While in this role, Miller began an outreach program for veterinarians to enhance their understanding of the importance of companion animal welfare and shelter medicine. As part of this effort she made extensive contributions to teaching throughout the country and the world. Invited by Dr. Janet Scarlett, a Cornell professor of epidemiology, Miller co-taught the first didactic course in shelter medicine in the country in 1999 at Cornell and became an Adjunct Assistant Professor. Scarlett went on to found the Maddie’s® Shelter Medicine Program at Cornell.
Miller has taught annual lectures regarding shelter medicine, disease transmission, animal cruelty, euthanasia and veterinary ethics at veterinary colleges throughout the US. She has been invited to speak throughout the country and the world regarding cruelty, disease transmission, pediatric neutering and related topics. To support the growing interest in learning shelter medicine, Miller co-edited the first three books that facilitated the training of shelter medicine veterinarians: Shelter Medicine for Veterinarians and Staff, 1st edition, Ames, IA: Wiley Blackwell, 2004; Shelter Medicine for Veterinarians and Staff, 2nd edition, Ames, IA: Wiley Blackwell, 2013; and Infectious Disease Management in Animal Shelters, 1st edition, Ames, IA: Wiley Blackwell, 2009.
Miller cofounded the Association of Shelter Veterinarians, which now has over 700 members from around the world. She has served organized veterinary medicine in many ways, including serving on state and national boards. Her efforts have been widely recognized as evidenced in the numerous awards she has received. She has been a leading advocate for animal welfare and a key contributor to the new discipline of shelter medicine.

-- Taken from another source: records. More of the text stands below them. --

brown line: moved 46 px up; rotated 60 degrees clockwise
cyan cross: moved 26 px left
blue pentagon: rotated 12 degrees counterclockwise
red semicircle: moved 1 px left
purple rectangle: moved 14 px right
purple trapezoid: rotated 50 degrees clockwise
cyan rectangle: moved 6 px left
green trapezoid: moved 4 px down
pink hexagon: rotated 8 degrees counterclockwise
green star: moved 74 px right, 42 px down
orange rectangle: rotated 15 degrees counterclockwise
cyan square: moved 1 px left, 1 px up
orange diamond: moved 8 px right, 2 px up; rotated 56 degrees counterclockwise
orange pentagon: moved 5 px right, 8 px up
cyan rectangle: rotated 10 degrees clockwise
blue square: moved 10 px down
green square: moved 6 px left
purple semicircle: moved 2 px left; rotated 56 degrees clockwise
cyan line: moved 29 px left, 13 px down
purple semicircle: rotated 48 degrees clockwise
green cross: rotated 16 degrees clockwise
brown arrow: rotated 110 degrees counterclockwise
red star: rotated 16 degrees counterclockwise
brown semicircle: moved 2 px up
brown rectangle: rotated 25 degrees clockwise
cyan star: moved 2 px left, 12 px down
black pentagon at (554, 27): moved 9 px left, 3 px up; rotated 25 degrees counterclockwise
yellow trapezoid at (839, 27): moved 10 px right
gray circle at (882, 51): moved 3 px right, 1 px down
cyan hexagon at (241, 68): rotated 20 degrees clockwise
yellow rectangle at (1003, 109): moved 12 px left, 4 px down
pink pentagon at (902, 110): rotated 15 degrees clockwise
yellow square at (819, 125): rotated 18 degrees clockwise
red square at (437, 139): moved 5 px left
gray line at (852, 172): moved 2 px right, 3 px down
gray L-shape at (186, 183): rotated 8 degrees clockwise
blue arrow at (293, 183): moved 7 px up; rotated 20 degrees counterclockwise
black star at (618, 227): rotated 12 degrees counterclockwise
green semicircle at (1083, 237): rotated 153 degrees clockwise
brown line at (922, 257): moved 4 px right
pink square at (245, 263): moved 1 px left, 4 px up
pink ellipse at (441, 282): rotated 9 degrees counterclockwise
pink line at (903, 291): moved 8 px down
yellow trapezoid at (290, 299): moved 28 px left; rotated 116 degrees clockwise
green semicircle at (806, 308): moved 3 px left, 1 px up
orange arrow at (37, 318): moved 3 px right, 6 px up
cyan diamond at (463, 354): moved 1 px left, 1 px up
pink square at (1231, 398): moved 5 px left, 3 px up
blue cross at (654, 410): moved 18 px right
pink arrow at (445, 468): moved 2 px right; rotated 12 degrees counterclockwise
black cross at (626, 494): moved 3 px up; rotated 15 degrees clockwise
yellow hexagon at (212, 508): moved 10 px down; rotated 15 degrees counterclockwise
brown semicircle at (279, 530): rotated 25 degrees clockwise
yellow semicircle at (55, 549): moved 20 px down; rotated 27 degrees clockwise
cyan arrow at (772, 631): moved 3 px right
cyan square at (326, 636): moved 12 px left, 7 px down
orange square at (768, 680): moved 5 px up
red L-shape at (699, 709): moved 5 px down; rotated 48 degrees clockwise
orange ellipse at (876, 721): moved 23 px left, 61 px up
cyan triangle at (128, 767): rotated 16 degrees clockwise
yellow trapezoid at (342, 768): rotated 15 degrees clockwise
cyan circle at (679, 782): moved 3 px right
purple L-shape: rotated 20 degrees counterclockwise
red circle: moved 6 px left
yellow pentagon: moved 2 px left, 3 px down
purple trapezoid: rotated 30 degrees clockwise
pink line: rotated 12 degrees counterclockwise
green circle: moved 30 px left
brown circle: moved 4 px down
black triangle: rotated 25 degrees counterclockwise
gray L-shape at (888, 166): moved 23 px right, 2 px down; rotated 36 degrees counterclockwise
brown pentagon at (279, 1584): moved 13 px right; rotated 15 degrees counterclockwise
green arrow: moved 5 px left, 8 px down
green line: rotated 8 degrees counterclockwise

The Salmon award is named in honor of Cornell's first DVM graduate, who is remembered for his pioneering work in controlling contagious animal diseases in the early 20th century. D.E. Salmon was one of Dr. James Law's first students when Cornell University opened its doors in 1868. He received the Bachelor of Veterinary Science degree from Cornell in 1872, and he was awarded the Doctor of Veterinary Medicine degree in 1876, the first DVM degree to be awarded in the United States of America. Dr. Salmon’s contributions to veterinary medicine and human medicine were numerous and significant, including private practice, government service, foreign service, food inspection, and leadership in identifying significant bacterial diseases, including salmonella.